Personal information
- Full name: Niall McKeever
- Date of birth: 16 February 1989 (age 36)
- Place of birth: Portglenone Co Antrim
- Original team(s): Antrim (GAA)
- Draft: No. 67, 2010 Rookie draft, Brisbane Lions
- Height: 197 cm (6 ft 6 in)
- Weight: 95 kg (209 lb)
- Position(s): Defender

Playing career^{1}
- Years: Club / Games (Goals)
- 2010–2013: Brisbane Lions / 22 (2)
- ^{1} Playing statistics correct to the end of 2013.

Career highlights
- Brisbane Lions Reserves premiership player (2012, 2013);

= Niall McKeever =

Australian rules footballer

Niall McKeever (born 16 February 1989) is a former professional Australian rules football player. He was taken at pick #67 in the 2010 Rookie draft, after having played Gaelic football for the Antrim county team. McKeever made his debut in Round 14, 2011 against .
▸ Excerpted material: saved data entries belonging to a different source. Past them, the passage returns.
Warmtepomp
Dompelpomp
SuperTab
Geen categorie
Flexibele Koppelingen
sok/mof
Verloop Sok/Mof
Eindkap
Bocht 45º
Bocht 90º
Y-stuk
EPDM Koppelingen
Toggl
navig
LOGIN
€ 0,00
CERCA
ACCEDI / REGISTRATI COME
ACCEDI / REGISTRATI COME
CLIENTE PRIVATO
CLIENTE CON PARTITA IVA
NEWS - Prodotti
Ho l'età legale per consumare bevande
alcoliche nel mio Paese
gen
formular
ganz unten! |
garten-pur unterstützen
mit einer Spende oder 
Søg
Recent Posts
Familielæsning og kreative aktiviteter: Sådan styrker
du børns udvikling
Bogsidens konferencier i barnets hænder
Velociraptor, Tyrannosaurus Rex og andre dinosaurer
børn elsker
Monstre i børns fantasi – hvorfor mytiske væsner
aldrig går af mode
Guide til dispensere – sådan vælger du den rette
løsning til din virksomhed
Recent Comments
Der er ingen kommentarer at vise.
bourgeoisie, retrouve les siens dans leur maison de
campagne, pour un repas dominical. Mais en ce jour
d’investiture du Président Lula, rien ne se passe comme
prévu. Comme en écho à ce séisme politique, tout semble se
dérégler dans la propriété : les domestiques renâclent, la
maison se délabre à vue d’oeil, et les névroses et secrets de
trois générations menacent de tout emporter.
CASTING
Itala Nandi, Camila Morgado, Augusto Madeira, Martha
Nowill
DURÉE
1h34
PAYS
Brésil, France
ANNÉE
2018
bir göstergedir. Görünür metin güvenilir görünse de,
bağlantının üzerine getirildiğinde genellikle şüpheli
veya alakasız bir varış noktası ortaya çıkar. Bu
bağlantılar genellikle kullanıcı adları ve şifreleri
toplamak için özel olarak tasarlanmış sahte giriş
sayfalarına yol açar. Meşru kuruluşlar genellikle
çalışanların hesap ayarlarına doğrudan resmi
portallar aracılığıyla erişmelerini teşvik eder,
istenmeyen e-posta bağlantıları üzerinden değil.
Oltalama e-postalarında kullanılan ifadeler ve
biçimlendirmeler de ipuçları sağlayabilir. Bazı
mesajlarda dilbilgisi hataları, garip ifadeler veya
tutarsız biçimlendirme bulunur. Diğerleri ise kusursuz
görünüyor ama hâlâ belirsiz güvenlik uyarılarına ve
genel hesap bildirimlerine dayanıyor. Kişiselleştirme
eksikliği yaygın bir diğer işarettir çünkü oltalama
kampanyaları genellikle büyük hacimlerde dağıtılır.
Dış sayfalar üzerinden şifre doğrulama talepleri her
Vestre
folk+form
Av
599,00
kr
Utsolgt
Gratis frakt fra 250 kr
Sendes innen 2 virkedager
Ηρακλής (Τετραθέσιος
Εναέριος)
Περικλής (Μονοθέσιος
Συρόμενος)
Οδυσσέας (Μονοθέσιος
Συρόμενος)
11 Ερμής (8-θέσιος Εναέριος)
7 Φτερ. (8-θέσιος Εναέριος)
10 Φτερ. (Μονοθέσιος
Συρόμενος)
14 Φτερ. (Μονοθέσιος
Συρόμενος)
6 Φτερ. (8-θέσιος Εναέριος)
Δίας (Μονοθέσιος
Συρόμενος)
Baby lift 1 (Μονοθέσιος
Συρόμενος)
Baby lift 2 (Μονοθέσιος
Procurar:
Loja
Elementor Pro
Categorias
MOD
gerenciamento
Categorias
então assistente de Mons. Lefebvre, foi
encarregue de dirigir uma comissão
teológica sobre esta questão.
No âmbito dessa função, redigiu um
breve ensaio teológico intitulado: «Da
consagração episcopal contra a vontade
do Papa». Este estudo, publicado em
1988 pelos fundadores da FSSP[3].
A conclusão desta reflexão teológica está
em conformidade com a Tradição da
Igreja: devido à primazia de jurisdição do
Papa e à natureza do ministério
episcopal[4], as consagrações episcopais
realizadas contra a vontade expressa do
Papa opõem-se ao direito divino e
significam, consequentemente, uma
He was delisted by the Lions following the conclusion of the 2013 season.

==Peil Star video==
In 2016, McKeever appeared in a street Gaelic football film created by Peil Star with Kieran Hughes (Monaghan), Richie Donnelly (Tyrone) and Ryan McHugh (Donegal). The film was shot at Belfast's Titanic Quarter.